» **Action item**: Copy out each line below verbatim, skipping any picture.

Items from a dataset:
★ ★ ★ ★ ★ ★ ★
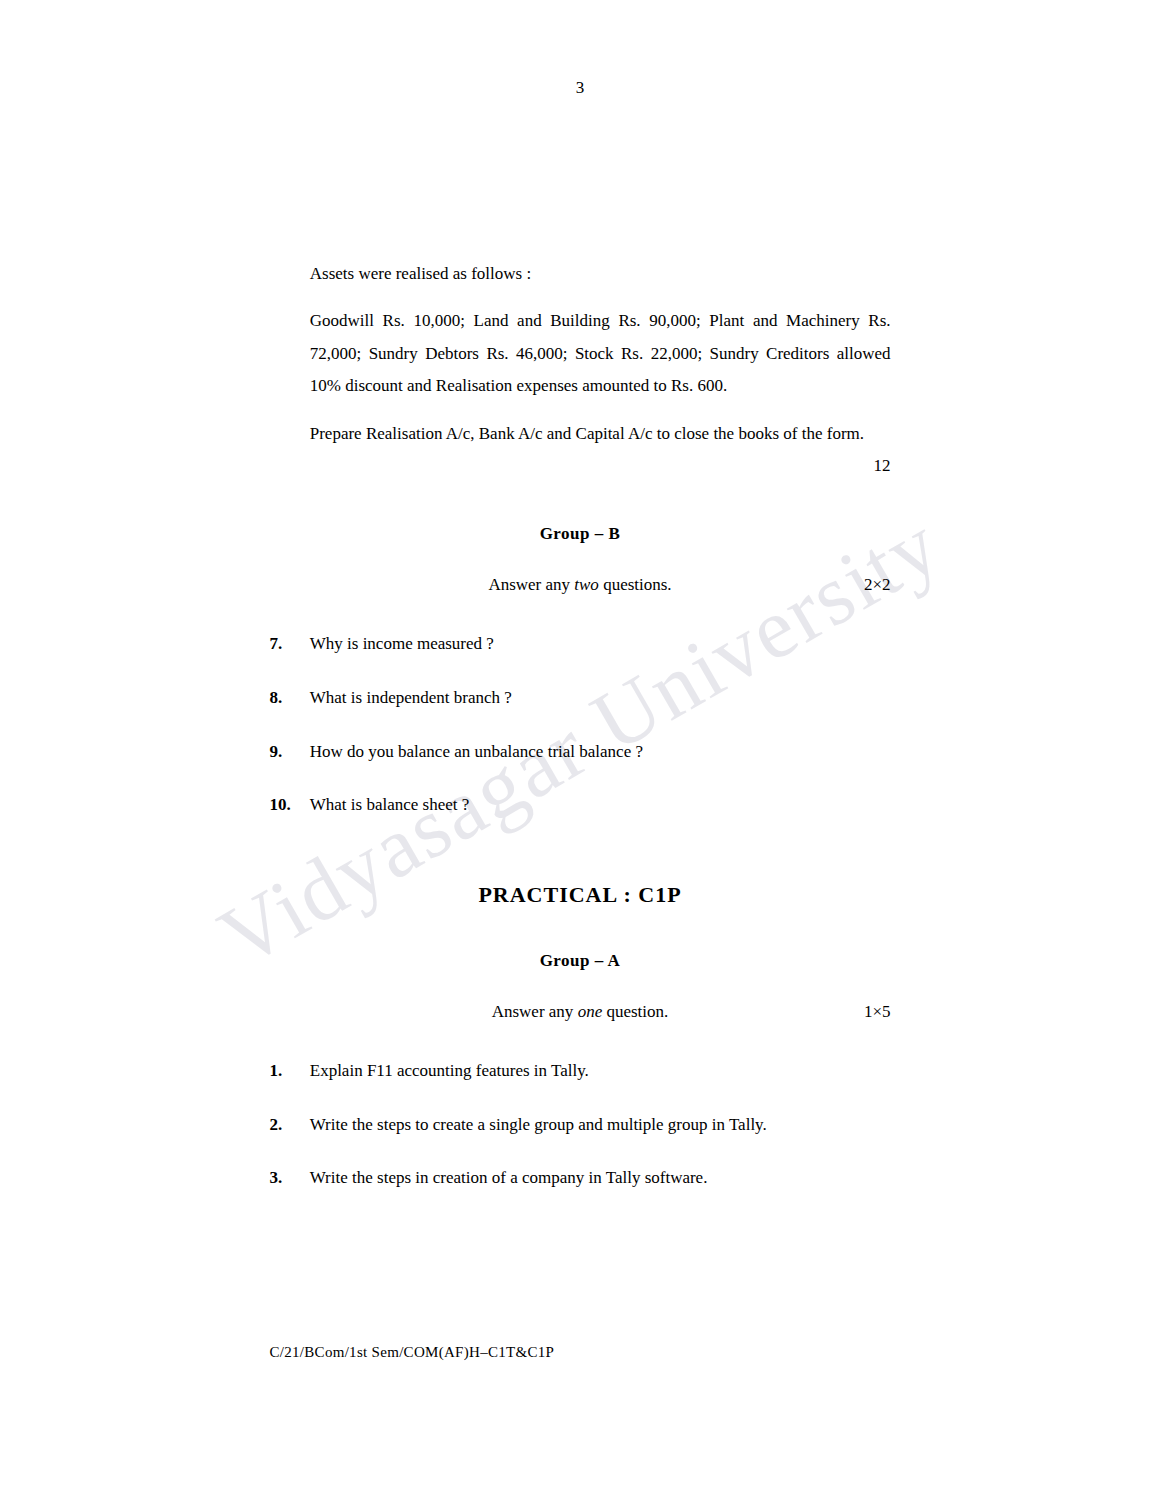3
Vidyasagar University
Assets were realised as follows :
Goodwill Rs. 10,000; Land and Building Rs. 90,000; Plant and Machinery Rs. 72,000; Sundry Debtors Rs. 46,000; Stock Rs. 22,000; Sundry Creditors allowed 10% discount and Realisation expenses amounted to Rs. 600.
Prepare Realisation A/c, Bank A/c and Capital A/c to close the books of the form.12
Group – B
Answer any two questions. 2×2
7. Why is income measured ?
8. What is independent branch ?
9. How do you balance an unbalance trial balance ?
10. What is balance sheet ?
PRACTICAL : C1P
Group – A
Answer any one question. 1×5
1. Explain F11 accounting features in Tally.
2. Write the steps to create a single group and multiple group in Tally.
3. Write the steps in creation of a company in Tally software.
C/21/BCom/1st Sem/COM(AF)H–C1T&C1P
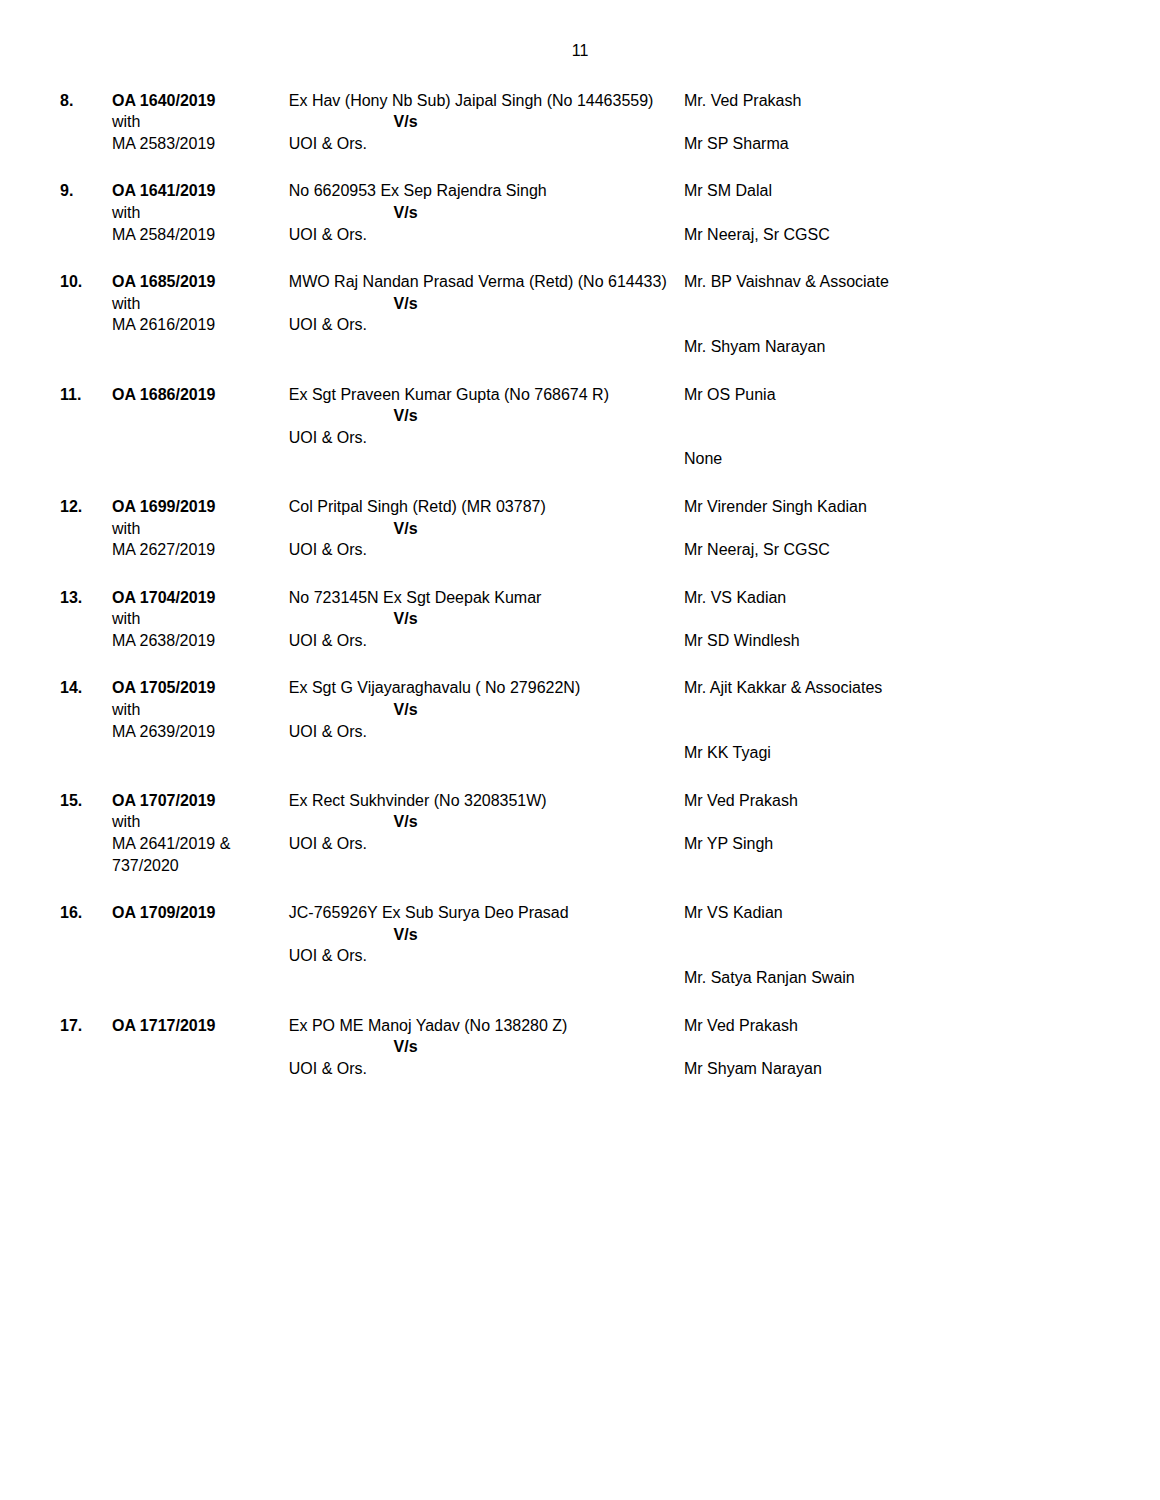11
| 8. | OA 1640/2019 with MA 2583/2019 | Ex Hav (Hony Nb Sub) Jaipal Singh (No 14463559) V/s UOI & Ors. | Mr. Ved Prakash Mr SP Sharma |
| 9. | OA 1641/2019 with MA 2584/2019 | No 6620953 Ex Sep Rajendra Singh V/s UOI & Ors. | Mr SM Dalal Mr Neeraj, Sr CGSC |
| 10. | OA 1685/2019 with MA 2616/2019 | MWO Raj Nandan Prasad Verma (Retd) (No 614433) V/s UOI & Ors. | Mr. BP Vaishnav & Associate Mr. Shyam Narayan |
| 11. | OA 1686/2019 | Ex Sgt Praveen Kumar Gupta (No 768674 R) V/s UOI & Ors. | Mr OS Punia None |
| 12. | OA 1699/2019 with MA 2627/2019 | Col Pritpal Singh (Retd) (MR 03787) V/s UOI & Ors. | Mr Virender Singh Kadian Mr Neeraj, Sr CGSC |
| 13. | OA 1704/2019 with MA 2638/2019 | No 723145N Ex Sgt Deepak Kumar V/s UOI & Ors. | Mr. VS Kadian Mr SD Windlesh |
| 14. | OA 1705/2019 with MA 2639/2019 | Ex Sgt G Vijayaraghavalu ( No 279622N) V/s UOI & Ors. | Mr. Ajit Kakkar & Associates Mr KK Tyagi |
| 15. | OA 1707/2019 with MA 2641/2019 & 737/2020 | Ex Rect Sukhvinder (No 3208351W) V/s UOI & Ors. | Mr Ved Prakash Mr YP Singh |
| 16. | OA 1709/2019 | JC-765926Y Ex Sub Surya Deo Prasad V/s UOI & Ors. | Mr VS Kadian Mr. Satya Ranjan Swain |
| 17. | OA 1717/2019 | Ex PO ME Manoj Yadav (No 138280 Z) V/s UOI & Ors. | Mr Ved Prakash Mr Shyam Narayan |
★ ★ ★ ★ ★ ★ ★
» **Task answer**:
3
Vidyasagar University
Assets were realised as follows :
Goodwill Rs. 10,000; Land and Building Rs. 90,000; Plant and Machinery Rs. 72,000; Sundry Debtors Rs. 46,000; Stock Rs. 22,000; Sundry Creditors allowed 10% discount and Realisation expenses amounted to Rs. 600.
Prepare Realisation A/c, Bank A/c and Capital A/c to close the books of the form.12
Group – B
Answer any two questions. 2×2
7. Why is income measured ?
8. What is independent branch ?
9. How do you balance an unbalance trial balance ?
10. What is balance sheet ?
PRACTICAL : C1P
Group – A
Answer any one question. 1×5
1. Explain F11 accounting features in Tally.
2. Write the steps to create a single group and multiple group in Tally.
3. Write the steps in creation of a company in Tally software.
C/21/BCom/1st Sem/COM(AF)H–C1T&C1P
11
| 8. | OA 1640/2019 with MA 2583/2019 | Ex Hav (Hony Nb Sub) Jaipal Singh (No 14463559) V/s UOI & Ors. | Mr. Ved Prakash Mr SP Sharma |
| 9. | OA 1641/2019 with MA 2584/2019 | No 6620953 Ex Sep Rajendra Singh V/s UOI & Ors. | Mr SM Dalal Mr Neeraj, Sr CGSC |
| 10. | OA 1685/2019 with MA 2616/2019 | MWO Raj Nandan Prasad Verma (Retd) (No 614433) V/s UOI & Ors. | Mr. BP Vaishnav & Associate Mr. Shyam Narayan |
| 11. | OA 1686/2019 | Ex Sgt Praveen Kumar Gupta (No 768674 R) V/s UOI & Ors. | Mr OS Punia None |
| 12. | OA 1699/2019 with MA 2627/2019 | Col Pritpal Singh (Retd) (MR 03787) V/s UOI & Ors. | Mr Virender Singh Kadian Mr Neeraj, Sr CGSC |
| 13. | OA 1704/2019 with MA 2638/2019 | No 723145N Ex Sgt Deepak Kumar V/s UOI & Ors. | Mr. VS Kadian Mr SD Windlesh |
| 14. | OA 1705/2019 with MA 2639/2019 | Ex Sgt G Vijayaraghavalu ( No 279622N) V/s UOI & Ors. | Mr. Ajit Kakkar & Associates Mr KK Tyagi |
| 15. | OA 1707/2019 with MA 2641/2019 & 737/2020 | Ex Rect Sukhvinder (No 3208351W) V/s UOI & Ors. | Mr Ved Prakash Mr YP Singh |
| 16. | OA 1709/2019 | JC-765926Y Ex Sub Surya Deo Prasad V/s UOI & Ors. | Mr VS Kadian Mr. Satya Ranjan Swain |
| 17. | OA 1717/2019 | Ex PO ME Manoj Yadav (No 138280 Z) V/s UOI & Ors. | Mr Ved Prakash Mr Shyam Narayan |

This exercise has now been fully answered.